R: O ruído periódico pode ser causado por desgaste ou picagem nas esferas ou na pista de rolamento; o ruído de atrito resulta de lubrificação insuficiente; e o ruído de impacto indica fratura do elemento rolante. Ao detetar ruído anormal, pare a máquina e inspecione o estado da pista de rolamento e dos elementos rolantes; se necessário, desmonte para substituição.

P: Como proceder quando os parafusos da coroa de giro se soltam?

R: Se detetar parafusos soltos, reaperte-os imediatamente com o torque especificado, sem nunca exceder o valor indicado. Se os parafusos se soltarem repetidamente, verifique se as roscas estão danificadas ou se os parafusos sofreram deformação por alongamento; substitua-os por novos, se necessário, e volte a apertar.

P: Qual é a vida útil de uma coroa de giro?

R: Em condições normais de utilização e manutenção, a vida útil de projeto da coroa de giro é geralmente de 10 a 15 anos. A vida útil real depende da carga aplicada, da frequência de operação e da qualidade da manutenção.
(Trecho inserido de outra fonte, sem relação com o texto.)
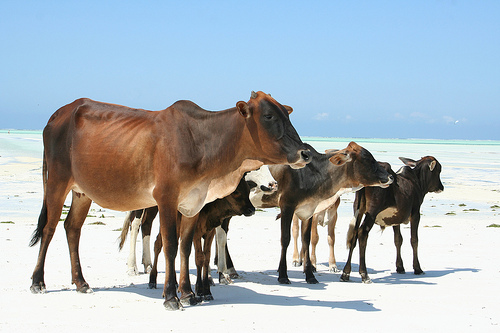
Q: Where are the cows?
A: On sand.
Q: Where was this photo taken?
A: Beach.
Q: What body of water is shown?
A: Ocean.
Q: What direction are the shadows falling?
A: Right.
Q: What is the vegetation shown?
A: Sea weed.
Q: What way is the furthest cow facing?
A: Towards ocean.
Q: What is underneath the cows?
A: Shadows.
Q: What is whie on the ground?
A: Snow.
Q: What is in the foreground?
A: Large cow in front of other cows.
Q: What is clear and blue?
A: The sky.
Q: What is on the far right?
A: A baby cow.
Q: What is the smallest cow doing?
A: Looking into the horizon.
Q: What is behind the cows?
A: Blue skies.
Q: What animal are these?
A: Cows.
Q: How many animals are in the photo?
A: Four.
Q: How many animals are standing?
A: Four.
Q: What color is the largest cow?
A: Brown.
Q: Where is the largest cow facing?
A: Right.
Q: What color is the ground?
A: White.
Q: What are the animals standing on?
A: Snow.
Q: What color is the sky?
A: Blue.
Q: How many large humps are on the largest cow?
A: One.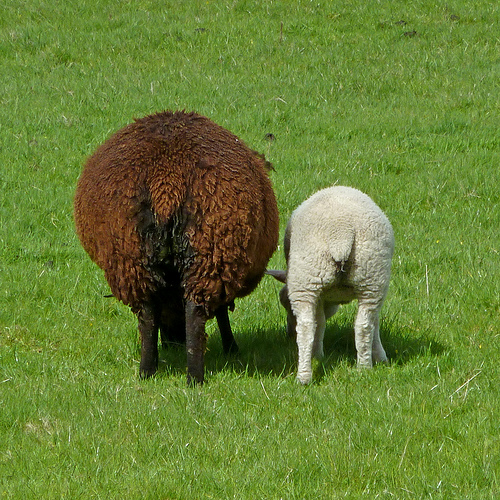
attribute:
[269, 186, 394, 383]
sheep — in the field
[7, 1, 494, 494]
grass — in field, green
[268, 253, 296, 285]
ear — white, pointy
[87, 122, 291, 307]
wool — on sheep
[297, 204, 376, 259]
wool — on sheep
A lubrificação regular e a resolução atempada de danos precoces podem prolongar eficazmente a vida útil.

P: Como saber se a coroa de giro precisa de ser substituída?

R: A substituição do conjunto da coroa de giro é necessária se ocorrer qualquer uma das seguintes condições: descamação da pista de rolamento ou profundidade de indentação superior a 0,5 mm; fratura do elemento rolante ou desgaste superior a 0,2 mm; redução da espessura do dente superior a 20%; ou aumento da folga axial superior a 1,5 vezes o valor original.